Adapun kerja sama internasional dalam pengakuan sertifikat halal merupakan kerja sama saling pengakuan sertifikat halal yang dilakukan BPJPH dengan lembaga halal luar negeri yang berwenang untuk menerbitkan sertifikat halal.
“Namun apabila di negara setempat tidak terdapat lembaga halal luar negeri, maka pelaku usaha wajib melakukan sertifikasi halal ke BPJPH.” tambah Mastuki.
Kepala Pusat Kerja Sama dan Standardisasi Halal BPJPH, Siti Aminah, menambahkan bahwa saat ini sejumlah negara juga tengah berkoordinasi dengan BPJPH untuk mempersiapkan kerja sama JPH. Selain itu, BPJPH juga telah menerima permohonan kerja sama dari berbagai lembaga halal luar negeri. Penyiapan kerja sama internasional ini dilakukan BPJPH dengan berkoordinasi bersama Kementerian/Lembaga terkait.
“Dengan adanya kerja sama G-to-G antara kedua negara, maka kerja sama BPJPH dengan lembaga halal luar negeri dapat dilangsungkan. Namun apabila di negara setempat tidak ada lembaga halal luar negeri, maka pelaku usaha dapat melakukan sertifikasi halal secara langsung ke BPJPH,” kata Siti Aminah.
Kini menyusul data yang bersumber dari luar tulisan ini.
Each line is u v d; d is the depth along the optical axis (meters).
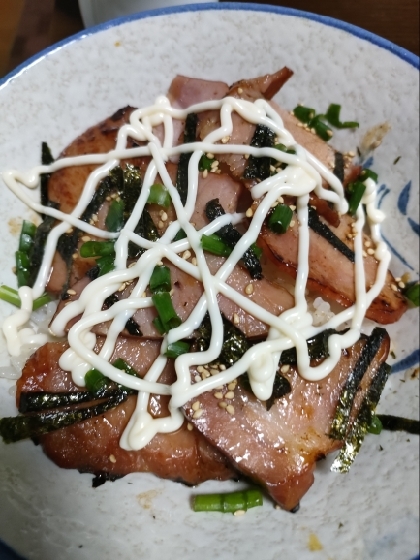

Untuk dapat melalkukan kerja sama dengan BPJPH, lembaga halal di luar negeri harus memenuhi sejumlah persyaratan. Di antaranya, lembaga tersebut haru memiliki: (1) legalitas lembaga dan struktur orgaisasi; (2) daftar dewan syariah/ulama; (3) daftar auditor halal dan biografinya; (4) ruang lingkup inspeksi produk halal berdasarkan kompetensi dan penilaiain akreditasi kesesuaian halal.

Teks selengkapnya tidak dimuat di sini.